Q: The minimum area of triangle formed by the tangent to the ellipse $\frac{x^2}{a^2} + \frac{y^2}{b^2} = 1$ and coordinate axes is

(A) ab sq. units

(B) $\frac{a^2 + b^2}{2}$ sq. units

(C) $\frac{(a + b)^2}{2}$ sq. units

(D) $\frac{a^2 + ab + b^2}{3}$ sq. units

Sol.
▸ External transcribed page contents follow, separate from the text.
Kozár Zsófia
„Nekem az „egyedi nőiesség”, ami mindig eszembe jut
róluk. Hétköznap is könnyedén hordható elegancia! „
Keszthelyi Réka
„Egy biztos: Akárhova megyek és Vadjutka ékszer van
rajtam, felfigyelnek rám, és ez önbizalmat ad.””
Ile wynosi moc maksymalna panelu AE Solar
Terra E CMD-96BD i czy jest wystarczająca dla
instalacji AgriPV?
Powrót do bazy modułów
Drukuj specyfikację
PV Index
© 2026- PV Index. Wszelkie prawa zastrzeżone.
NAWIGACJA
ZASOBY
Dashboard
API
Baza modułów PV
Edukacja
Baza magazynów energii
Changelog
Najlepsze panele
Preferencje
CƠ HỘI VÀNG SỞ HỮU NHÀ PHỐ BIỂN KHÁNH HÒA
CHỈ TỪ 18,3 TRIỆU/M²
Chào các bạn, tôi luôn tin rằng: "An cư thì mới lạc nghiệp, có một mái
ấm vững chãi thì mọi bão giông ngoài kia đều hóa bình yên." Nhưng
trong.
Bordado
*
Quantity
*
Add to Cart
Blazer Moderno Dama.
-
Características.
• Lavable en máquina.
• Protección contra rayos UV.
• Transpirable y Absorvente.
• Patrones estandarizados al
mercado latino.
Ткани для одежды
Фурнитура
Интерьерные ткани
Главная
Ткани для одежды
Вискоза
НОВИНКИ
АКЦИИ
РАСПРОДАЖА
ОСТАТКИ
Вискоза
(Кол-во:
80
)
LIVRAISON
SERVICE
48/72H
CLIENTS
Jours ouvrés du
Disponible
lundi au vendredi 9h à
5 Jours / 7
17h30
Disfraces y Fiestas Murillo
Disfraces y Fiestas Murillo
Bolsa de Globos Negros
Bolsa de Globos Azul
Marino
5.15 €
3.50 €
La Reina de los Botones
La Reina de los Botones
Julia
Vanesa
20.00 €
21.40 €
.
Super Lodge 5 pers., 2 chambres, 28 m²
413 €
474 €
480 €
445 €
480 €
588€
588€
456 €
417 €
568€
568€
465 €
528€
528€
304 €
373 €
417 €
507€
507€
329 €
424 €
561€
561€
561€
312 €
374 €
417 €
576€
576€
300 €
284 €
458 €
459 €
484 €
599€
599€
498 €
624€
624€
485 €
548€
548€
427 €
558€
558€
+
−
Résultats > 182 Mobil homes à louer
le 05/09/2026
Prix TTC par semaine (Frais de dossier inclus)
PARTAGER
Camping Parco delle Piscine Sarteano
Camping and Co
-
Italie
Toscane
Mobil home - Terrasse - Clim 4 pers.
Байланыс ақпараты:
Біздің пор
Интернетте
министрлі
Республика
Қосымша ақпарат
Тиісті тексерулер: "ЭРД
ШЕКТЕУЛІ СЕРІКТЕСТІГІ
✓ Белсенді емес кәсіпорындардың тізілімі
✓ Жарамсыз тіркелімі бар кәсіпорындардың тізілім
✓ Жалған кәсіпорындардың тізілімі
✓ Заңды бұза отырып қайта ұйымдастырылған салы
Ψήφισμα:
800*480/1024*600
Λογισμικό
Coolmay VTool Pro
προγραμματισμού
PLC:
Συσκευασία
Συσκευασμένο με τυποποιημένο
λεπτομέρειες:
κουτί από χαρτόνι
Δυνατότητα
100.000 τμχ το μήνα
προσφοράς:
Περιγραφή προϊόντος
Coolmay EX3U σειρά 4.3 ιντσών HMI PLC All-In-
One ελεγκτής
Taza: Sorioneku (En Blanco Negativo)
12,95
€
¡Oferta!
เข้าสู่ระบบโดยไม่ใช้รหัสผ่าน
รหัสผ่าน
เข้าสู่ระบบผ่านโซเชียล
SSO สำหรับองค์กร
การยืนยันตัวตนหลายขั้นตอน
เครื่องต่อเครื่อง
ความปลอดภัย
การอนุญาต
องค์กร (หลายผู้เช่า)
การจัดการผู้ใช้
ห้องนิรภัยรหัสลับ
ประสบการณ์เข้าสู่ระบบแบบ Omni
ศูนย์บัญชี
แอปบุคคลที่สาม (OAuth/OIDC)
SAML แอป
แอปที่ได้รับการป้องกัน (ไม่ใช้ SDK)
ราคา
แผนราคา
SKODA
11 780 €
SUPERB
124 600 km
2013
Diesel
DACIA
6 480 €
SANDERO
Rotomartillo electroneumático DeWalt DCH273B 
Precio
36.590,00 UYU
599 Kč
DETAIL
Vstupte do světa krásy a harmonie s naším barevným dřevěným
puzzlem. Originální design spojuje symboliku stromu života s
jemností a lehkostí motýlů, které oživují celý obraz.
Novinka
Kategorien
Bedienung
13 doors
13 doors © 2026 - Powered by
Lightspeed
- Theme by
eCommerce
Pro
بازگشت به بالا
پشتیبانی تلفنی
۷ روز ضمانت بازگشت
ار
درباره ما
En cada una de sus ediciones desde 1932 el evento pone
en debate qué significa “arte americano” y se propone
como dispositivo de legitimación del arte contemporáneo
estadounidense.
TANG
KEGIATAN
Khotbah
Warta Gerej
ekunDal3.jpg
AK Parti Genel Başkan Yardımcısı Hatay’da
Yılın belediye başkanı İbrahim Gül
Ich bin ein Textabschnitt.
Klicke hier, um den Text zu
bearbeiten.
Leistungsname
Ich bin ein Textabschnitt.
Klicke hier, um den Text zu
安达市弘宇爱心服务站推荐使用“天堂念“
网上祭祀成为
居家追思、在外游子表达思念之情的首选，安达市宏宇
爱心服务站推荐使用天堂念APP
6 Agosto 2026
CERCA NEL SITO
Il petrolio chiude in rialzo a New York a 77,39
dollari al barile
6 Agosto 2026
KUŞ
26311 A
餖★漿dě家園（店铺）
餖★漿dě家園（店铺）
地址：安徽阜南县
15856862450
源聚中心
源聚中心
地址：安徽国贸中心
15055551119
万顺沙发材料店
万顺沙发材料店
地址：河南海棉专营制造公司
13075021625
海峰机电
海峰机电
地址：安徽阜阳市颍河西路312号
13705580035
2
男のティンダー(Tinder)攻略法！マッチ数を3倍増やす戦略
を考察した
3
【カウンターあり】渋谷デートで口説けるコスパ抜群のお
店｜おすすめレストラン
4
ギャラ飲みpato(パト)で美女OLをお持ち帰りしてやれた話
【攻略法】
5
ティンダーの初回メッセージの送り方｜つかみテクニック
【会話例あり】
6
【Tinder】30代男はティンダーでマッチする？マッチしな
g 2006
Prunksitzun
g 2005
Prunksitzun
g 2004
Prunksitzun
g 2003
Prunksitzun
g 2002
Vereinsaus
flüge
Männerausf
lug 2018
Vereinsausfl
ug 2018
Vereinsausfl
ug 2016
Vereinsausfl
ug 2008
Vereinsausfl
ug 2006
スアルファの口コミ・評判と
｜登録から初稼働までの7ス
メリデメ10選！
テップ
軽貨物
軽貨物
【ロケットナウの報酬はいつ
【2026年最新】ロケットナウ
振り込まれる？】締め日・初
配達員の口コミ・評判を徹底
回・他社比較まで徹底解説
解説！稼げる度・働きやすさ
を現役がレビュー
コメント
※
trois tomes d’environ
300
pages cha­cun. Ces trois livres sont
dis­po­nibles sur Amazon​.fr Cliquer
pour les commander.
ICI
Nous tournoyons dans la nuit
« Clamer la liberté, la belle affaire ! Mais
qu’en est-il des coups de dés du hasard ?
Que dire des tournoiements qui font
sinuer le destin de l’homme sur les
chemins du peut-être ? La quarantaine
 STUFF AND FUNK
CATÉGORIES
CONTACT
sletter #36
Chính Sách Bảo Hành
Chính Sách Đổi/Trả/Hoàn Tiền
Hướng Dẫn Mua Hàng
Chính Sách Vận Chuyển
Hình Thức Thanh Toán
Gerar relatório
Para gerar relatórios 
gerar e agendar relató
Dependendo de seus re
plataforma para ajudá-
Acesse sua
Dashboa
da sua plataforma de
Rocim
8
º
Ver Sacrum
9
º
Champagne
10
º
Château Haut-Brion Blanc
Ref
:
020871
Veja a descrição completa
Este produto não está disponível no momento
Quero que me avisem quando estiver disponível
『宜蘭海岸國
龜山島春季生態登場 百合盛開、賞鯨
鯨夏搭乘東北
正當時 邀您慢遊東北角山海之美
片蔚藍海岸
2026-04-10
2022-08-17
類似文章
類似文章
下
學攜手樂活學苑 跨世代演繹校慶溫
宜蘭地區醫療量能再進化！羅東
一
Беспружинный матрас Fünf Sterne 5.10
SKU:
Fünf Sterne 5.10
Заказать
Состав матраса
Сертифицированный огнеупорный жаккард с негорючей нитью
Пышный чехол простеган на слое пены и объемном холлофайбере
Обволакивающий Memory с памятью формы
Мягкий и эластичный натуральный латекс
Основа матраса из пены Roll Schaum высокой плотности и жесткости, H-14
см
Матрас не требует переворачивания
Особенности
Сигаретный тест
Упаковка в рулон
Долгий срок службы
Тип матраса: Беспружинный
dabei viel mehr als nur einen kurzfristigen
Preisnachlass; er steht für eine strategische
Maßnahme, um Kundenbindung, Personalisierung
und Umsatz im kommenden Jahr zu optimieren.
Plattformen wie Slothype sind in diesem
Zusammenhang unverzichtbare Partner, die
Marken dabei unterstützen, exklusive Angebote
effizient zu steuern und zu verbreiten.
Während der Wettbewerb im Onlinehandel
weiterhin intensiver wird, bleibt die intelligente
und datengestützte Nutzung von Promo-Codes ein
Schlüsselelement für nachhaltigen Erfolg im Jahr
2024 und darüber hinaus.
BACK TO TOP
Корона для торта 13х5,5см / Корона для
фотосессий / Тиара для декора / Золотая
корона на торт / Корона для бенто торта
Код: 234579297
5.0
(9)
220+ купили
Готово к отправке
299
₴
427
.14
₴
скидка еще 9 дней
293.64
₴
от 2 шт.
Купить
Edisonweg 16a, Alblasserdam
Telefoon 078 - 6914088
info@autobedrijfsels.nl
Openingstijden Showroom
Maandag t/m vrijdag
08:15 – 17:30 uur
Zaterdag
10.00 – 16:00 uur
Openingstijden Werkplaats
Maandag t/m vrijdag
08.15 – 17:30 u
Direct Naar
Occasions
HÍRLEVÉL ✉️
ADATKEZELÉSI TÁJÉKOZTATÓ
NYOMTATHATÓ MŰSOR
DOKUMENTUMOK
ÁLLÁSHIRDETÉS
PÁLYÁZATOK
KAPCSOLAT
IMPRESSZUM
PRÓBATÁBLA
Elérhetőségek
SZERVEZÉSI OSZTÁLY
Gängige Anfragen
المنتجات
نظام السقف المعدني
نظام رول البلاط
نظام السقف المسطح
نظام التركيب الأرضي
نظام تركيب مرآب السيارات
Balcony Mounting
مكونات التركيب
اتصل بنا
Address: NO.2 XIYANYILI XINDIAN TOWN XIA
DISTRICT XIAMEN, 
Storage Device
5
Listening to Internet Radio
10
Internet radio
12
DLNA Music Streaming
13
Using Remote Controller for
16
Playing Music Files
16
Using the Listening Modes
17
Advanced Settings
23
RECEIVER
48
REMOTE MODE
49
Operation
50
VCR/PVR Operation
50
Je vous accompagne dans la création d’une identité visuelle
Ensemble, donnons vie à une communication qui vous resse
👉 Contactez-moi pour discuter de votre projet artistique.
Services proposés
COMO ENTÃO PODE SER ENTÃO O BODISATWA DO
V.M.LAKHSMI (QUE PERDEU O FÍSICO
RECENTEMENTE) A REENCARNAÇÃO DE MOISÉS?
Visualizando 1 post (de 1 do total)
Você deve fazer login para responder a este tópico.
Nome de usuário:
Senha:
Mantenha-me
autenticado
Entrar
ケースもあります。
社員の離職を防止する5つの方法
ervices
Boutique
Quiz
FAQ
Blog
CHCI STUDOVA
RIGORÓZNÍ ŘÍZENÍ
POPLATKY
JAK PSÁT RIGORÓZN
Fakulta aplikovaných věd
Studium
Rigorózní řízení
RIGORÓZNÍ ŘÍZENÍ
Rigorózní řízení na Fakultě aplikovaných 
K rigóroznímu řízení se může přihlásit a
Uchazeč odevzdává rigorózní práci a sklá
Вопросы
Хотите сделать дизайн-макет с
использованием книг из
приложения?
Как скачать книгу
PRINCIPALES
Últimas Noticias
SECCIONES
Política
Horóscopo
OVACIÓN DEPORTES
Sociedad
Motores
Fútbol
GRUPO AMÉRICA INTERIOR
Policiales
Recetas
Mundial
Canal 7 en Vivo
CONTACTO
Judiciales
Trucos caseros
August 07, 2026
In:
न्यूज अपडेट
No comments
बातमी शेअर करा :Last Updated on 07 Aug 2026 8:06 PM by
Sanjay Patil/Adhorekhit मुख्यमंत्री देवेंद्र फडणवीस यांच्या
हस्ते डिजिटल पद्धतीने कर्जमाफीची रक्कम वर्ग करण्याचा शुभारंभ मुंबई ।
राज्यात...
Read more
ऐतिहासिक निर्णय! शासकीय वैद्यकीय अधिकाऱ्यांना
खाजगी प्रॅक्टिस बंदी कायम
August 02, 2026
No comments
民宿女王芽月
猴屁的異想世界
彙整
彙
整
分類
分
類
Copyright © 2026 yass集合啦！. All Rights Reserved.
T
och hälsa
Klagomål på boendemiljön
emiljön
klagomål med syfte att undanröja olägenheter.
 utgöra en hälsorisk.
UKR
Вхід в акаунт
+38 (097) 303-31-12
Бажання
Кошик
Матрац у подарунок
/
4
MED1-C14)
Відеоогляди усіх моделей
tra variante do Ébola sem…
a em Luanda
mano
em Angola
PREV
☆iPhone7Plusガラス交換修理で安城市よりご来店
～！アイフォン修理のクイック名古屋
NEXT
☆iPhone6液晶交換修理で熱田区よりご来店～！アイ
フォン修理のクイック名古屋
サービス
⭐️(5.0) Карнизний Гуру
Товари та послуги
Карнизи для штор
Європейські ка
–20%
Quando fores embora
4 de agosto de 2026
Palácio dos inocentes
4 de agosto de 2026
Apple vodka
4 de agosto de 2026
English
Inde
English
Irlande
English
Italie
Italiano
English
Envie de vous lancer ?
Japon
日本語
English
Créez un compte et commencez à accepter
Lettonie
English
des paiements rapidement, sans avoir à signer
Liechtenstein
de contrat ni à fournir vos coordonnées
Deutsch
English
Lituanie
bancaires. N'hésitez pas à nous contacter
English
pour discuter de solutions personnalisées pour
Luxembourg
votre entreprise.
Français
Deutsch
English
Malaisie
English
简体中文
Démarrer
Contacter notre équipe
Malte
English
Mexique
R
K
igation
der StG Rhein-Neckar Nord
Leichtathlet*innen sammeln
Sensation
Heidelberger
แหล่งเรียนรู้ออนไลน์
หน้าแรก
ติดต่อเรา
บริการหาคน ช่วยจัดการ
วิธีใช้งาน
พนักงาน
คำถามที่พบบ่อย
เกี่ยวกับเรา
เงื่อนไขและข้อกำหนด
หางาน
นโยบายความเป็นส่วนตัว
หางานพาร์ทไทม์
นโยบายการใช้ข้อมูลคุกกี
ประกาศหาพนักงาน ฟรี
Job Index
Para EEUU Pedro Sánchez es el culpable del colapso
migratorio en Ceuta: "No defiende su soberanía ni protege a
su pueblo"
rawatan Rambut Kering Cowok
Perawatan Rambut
A tangent of the given ellipse is $\large y = m x + \sqrt{a^2 m^2 + b^2}$

It meets the axes at $\large (\frac{-\sqrt{a^2 m^2 + b^2}}{m} , 0 )$ and $(0 , \sqrt{a^2 m^2 + b^2})$

Hence the area of the triangle is $\large \frac{1}{2}|\frac{a^2 m^2 + b^2}{m}|$

$\large = \frac{1}{2}|a^2 m + \frac{b^2}{m}| \ge a b$

## If PQR be an equilateral triangle in the auxiliary circle of the ellipse $\frac{x^2}{a^2} + \frac{y^2}{b^2} = 1$ (a > b) and

Q:If PQR be an equilateral triangle in the auxiliary circle of the ellipse $\large \frac{x^2}{a^2} + \frac{y^2}{b^2} = 1$ (a > b) and P’Q’R’ be corresponding triangle inscribed within the ellipse then centroid of the triangle P’Q’R’ lies at

(A) centre of the ellipse

(B) focus of the ellipse

(C) vertex of the ellipse

(D) none of these

Sol. Let P(θ), Q(θ + 2π/3) and R(θ + 4π/3)  , then centroid of the triangle P’Q’R’ ∈ (x, y) is

$\large x = \frac{a(cos\theta + cos(\theta + \frac{2\pi}{3})) + cos(\theta + \frac{4\pi}{3}))}{3} = 0$

$\large y = \frac{b(sin\theta + sin(\theta + \frac{2\pi}{3})) + sin(\theta + \frac{4\pi}{3}))}{3} = 0$